→ 読解用の抜粋
動物の腫瘍のお話(その1)
しかし,この「安全弁」の監視機構が正常に機能していなかったり,ここを上手くすり抜けた不良細胞が存在したり,監視機構の処理機能以上の数の不良細胞が存在したりする場合は,規格はずれの不良細胞,すなわち腫瘍細胞が無秩序な異常増殖を始めてしまいます.このようにして異常増殖を始めた規格外れの不良細胞の集団が増殖したものが腫瘍となります.
さらに増殖して腫瘍塊となったものは,周囲の組織を破壊しながら拡がったり(浸潤),破壊した血管を介して血液やリンパの流れに乗って他の場所へ移動して増殖したりします(転移).また,正常細胞より分裂速度が早いために,あっという間に大きくなってしまいます.大きくなって始めて,体のどこかに異常や変調をきたして動物病院を受診することとなります.

→ 作業の指示
本文のうち「しかし,この「安全弁」の監視」で始まり「殖したものが腫瘍となります.」で終わる部分を、一字一句変えずに書き写して返してください。 各項目は本文とは別の出典によるものです。

→ 提供データ

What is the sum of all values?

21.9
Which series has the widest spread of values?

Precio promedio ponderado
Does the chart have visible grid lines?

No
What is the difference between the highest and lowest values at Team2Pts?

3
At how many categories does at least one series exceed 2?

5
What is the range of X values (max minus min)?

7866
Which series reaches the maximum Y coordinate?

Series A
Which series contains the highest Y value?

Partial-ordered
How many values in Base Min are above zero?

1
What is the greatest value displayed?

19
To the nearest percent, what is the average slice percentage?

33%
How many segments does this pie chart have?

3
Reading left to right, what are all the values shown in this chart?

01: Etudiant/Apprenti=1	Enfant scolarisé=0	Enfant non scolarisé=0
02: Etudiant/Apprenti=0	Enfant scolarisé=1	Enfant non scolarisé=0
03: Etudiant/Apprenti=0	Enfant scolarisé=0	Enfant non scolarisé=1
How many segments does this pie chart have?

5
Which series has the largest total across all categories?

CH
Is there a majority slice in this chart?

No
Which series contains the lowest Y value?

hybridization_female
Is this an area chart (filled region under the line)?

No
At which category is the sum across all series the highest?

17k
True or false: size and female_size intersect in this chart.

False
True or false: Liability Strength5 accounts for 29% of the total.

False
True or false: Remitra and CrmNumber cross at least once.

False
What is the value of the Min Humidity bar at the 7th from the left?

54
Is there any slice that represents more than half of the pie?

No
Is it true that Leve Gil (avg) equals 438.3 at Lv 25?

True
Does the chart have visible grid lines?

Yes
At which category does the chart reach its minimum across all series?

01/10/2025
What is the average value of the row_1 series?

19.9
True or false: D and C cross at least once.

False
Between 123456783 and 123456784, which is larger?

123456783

→ 出力結果
しかし,この「安全弁」の監視機構が正常に機能していなかったり,ここを上手くすり抜けた不良細胞が存在したり,監視機構の処理機能以上の数の不良細胞が存在したりする場合は,規格はずれの不良細胞,すなわち腫瘍細胞が無秩序な異常増殖を始めてしまいます.このようにして異常増殖を始めた規格外れの不良細胞の集団が増殖したものが腫瘍となります.